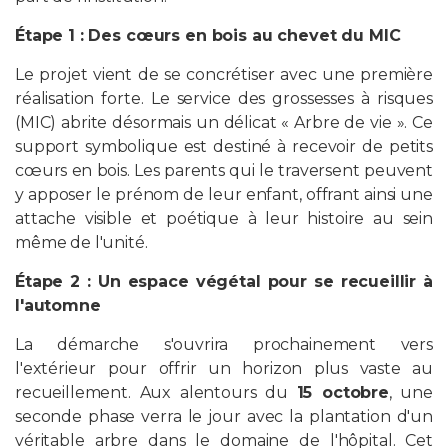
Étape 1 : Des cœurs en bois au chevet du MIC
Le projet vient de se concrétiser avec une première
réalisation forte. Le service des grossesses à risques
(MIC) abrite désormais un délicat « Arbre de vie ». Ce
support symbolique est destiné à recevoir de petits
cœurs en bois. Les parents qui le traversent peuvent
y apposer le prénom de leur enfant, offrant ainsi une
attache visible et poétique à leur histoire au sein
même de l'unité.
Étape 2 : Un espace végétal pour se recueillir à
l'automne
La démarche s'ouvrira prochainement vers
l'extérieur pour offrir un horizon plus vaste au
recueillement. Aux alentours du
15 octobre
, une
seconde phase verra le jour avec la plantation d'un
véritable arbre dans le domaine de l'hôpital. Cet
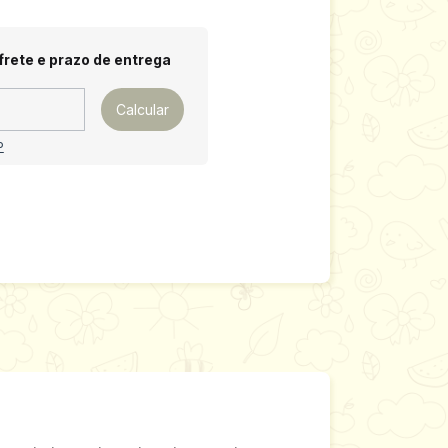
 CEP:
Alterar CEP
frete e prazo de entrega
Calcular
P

^^^^^^^^

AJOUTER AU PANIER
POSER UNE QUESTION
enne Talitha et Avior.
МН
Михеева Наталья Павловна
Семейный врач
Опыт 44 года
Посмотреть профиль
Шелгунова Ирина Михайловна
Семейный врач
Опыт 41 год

^^^^^^^^

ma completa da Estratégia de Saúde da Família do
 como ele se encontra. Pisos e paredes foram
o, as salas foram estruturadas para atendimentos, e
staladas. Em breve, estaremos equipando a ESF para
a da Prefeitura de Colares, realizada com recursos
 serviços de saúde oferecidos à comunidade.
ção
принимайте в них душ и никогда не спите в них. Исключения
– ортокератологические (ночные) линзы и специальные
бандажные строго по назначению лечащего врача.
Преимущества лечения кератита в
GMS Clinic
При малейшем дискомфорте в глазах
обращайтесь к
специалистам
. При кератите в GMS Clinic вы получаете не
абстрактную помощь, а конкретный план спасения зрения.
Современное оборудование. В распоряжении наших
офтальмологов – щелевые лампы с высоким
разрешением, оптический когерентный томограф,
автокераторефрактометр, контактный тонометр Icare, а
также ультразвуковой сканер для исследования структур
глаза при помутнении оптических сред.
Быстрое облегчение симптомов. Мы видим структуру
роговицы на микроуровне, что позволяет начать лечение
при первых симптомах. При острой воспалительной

^^^^^^^^

▶ _Exercise details_
Could you copy each line in the listing above that includes the word "cœurs"?

▶ _Task solution_
Étape 1 : Des cœurs en bois au chevet du MIC
cœurs en bois. Les parents qui le traversent peuvent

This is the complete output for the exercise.